Gent over morgen: de rondleiding Sint-Pieters

woensdag 4 maart 2009 10u45 | patricia | 5 reacties
Trefwoorden: , , .

Gent Over MorgenZijn er betere manieren om een eerste lentezondag door te komen dan met een wandeling door de buurt? We lieten Kuurne-Brussel-Kuurne voor wat het was en gingen op stap met Gent over Morgen. Nog maar eens een rondleiding door de stationsbuurt, maar kan een mens ooit te veel te weten komen over zijn buurt. Nathalie van Vizit heeft me hoe dan ook weer heel wat bijgeleerd. Het verleden biedt in elk geval heel wat inspiratie voor de toekomst, wat toch de bedoeling van de rondleiding is: wat willen we in Gent in 2020?

De wijk rond het station heette vroeger Sint-Pieters-Aalst en is van relatief recente datum.

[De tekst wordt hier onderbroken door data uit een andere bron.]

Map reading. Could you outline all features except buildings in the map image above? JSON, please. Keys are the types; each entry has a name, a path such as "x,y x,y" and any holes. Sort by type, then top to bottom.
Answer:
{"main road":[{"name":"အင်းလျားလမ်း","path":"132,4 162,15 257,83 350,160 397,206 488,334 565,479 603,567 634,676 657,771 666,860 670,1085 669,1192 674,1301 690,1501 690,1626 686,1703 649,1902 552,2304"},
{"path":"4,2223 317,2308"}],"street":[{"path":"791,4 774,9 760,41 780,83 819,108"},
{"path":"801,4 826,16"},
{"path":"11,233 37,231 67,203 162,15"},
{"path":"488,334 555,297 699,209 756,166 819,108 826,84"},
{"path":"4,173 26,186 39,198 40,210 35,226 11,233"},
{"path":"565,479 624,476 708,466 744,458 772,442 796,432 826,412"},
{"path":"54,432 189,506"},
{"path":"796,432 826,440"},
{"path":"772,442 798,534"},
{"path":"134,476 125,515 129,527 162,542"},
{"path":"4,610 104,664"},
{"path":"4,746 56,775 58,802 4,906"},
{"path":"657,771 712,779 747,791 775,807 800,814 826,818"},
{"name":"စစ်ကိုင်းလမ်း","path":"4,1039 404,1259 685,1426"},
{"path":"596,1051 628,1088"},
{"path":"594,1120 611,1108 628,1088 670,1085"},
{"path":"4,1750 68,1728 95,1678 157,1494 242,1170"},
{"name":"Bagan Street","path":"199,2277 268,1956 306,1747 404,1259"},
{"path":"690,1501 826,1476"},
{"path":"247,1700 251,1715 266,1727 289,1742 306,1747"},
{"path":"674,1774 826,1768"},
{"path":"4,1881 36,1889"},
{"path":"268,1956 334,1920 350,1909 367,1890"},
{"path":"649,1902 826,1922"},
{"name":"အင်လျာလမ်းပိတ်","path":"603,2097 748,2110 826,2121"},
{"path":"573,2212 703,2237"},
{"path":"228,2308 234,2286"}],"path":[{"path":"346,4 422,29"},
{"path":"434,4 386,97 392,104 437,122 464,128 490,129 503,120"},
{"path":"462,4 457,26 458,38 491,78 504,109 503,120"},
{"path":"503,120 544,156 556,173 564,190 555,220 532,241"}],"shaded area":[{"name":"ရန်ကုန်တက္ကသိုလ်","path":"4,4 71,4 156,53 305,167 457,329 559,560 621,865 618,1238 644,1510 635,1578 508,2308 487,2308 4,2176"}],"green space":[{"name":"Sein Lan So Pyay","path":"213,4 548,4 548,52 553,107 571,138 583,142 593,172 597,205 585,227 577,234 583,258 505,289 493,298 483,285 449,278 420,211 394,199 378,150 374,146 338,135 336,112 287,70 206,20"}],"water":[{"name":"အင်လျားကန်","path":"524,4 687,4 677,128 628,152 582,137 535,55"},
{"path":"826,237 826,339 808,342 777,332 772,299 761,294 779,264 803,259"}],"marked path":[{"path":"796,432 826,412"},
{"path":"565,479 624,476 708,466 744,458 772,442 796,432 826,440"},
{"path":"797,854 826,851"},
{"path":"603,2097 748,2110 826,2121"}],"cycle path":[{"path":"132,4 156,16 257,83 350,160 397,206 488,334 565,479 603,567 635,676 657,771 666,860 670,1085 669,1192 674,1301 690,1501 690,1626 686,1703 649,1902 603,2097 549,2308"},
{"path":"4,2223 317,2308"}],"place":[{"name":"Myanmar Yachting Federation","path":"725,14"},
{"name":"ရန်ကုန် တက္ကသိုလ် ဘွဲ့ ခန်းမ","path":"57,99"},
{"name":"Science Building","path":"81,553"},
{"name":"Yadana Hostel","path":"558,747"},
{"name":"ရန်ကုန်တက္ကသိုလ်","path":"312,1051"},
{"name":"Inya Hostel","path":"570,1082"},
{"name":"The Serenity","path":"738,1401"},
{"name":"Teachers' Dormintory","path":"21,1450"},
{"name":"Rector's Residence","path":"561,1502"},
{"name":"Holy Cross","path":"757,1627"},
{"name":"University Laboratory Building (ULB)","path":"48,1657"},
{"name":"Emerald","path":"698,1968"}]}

De wijk lag buiten de stadsmuren en men kweekte er groenten om in de stad te verkopen. Terwijl de fabriekseigenaars arbeiderswoningen lieten optrekken in de wijken Rabot en Brugse Poort in het noorden van Gent, kozen ze zelf voor het zuiden van de stad om hun woning op te trekken. Dit verklaart de mooie statige gebouwen, maar uit de Kansarmoedeatlas blijkt ook dat de Kortrijksesteenweg heel wat oude arbeiderswoningen kent.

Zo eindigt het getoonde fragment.